Por Zema Ribeiro
Cravo “o fantástico” na manchete para resistir à tentação de escrever de vez “o Gabriel García Márquez da Baixada”, embora saiba da admiração de Elizeu Cardoso pelo colombiano e da influência daquele em seu fazer literário. Mas não é este resenhista quem vai empacotar e rotular o pinheirense e entregá-lo de mão beijada aos leitores.
Elizeu Cardoso é artista multimídia. Ou, antes de artista, ser humano multimídia. Cantor, compositor, violonista, escritor. Mas também professor. Desses que elevam aula a status de arte e viram meme na internet. Por um bom motivo: um aluno que adora as lições do mestre pegou aquela clássica capa do Chico Buarque e no alegre escreveu “com” e no triste escreveu “sem” aula de geografia. Ministrada por Elizeu Cardoso, é claro.
Nascido em 1975 em Pinheiro, a Princesa da Baixada, como é conhecida a cidade, Elizeu Cardoso mudou-se para a capital para estudar. Acabou ficando, mas como adverte o amigo e conterrâneo (credenciais escolhidas pelo próprio) José Jorge Leite Soares na orelha de “Memórias do tempo”: ele saiu de Pinheiro, mas Pinheiro não saiu dele.
Apesar de seu menos de meio século de idade, Elizeu Cardoso é, como os predestinados que se prezam, daqueles que carregam milênios de histórias na cachola, entre as que ele vê, ouve ou inventa. Segui-lo em redes sociais é uma experiência entre o hilariante e a reconexão com o moleque do interior que todos fomos pelo menos uma vez na vida, ou por que moramos lá, ou visitamos em férias ou fins de semana ou já fomos a algum.
“Memórias do tempo”, seu livro mais recente, é esse mosaico: Elizeu Cardoso se vale de lembranças de histórias ouvidas aqui e acolá (convém lembrar que ele continua visitando a terra natal com frequência, excetuando-se a quarentena imposta pela pandemia de coronavírus) e dois livros, de Graça Leite (“Bem-te-vi, bem-te-conto”) e Josias Abreu (“Coisas de antanho”), a quem dedica o seu próprio, cujos personagens revisita.

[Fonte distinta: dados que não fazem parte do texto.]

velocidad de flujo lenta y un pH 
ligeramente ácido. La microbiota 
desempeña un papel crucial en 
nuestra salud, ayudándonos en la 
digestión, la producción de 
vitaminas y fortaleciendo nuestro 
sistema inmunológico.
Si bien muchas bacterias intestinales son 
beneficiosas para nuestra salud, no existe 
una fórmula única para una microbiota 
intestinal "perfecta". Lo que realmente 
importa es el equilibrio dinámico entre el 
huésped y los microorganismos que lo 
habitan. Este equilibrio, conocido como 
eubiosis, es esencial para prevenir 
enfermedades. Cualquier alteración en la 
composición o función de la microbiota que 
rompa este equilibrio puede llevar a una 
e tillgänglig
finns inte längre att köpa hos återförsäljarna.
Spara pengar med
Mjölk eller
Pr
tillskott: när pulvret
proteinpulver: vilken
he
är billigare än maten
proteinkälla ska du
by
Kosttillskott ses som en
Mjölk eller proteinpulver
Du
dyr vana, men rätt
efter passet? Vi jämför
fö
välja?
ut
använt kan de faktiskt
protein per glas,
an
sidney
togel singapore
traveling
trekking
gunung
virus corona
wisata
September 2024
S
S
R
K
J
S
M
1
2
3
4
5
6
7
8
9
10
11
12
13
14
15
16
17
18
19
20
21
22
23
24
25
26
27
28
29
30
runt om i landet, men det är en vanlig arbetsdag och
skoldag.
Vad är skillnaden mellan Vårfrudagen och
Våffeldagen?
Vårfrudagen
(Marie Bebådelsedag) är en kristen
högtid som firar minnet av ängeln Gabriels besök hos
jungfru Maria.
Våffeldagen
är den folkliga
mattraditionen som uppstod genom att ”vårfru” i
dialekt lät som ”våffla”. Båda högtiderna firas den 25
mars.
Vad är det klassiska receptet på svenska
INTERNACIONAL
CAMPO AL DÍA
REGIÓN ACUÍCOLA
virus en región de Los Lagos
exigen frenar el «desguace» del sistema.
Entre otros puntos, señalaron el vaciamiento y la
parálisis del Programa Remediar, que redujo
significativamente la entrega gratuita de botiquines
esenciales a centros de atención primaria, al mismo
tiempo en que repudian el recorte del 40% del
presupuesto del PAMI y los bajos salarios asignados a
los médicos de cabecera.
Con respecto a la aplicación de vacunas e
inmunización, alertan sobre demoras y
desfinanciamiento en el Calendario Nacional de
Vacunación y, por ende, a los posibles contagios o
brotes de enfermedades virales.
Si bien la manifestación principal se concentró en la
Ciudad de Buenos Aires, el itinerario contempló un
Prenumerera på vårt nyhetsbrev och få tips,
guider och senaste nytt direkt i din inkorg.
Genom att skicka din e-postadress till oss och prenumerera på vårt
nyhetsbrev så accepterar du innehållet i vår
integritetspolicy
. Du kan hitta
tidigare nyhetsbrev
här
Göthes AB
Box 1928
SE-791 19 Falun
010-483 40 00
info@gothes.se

“Nunca no mundo e no mundo sempre”, diz o bordão de Inácia Coragem, protagonista da novela fantástica, cachaceira inveterada, espécie de louca da aldeia, capaz de plantar borboletas e falar com anjos (ainda que com desconfiança).
A prosa de Elizeu Cardoso nos conduz pela vida pacata de cidade do interior mas não se contenta com o comum. Tudo o que Beto Nicácio desenha na capa, espécie de resumo gráfico talvez da história, talvez da cidade interiorana daquele tempo, talvez ambas, está lá. Mas na Pinheiro de “Memórias do tempo”, entre quermesses, pescarias, talagadas de cana em quitandas, o mineiro Carlos Drummond de Andrade jamais escreveria “eta vida besta, meu Deus!”.
Há dilúvios de nove meses, casal criando sapo cururu feito fosse filho e carroceiro que leva, além de um jumento para puxar o meio de transporte e carga, um urubu feito papagaio de pirata. Uma estrela cadente muda o rumo de uma pesca, fadada ao fracasso até antes de sua aparição. Nada na escrita de Elizeu Cardoso, no entanto, soa história de pescador. A não ser, obviamente, sua capacidade de fisgar o leitor para dentro das histórias (no plural mesmo) que costura.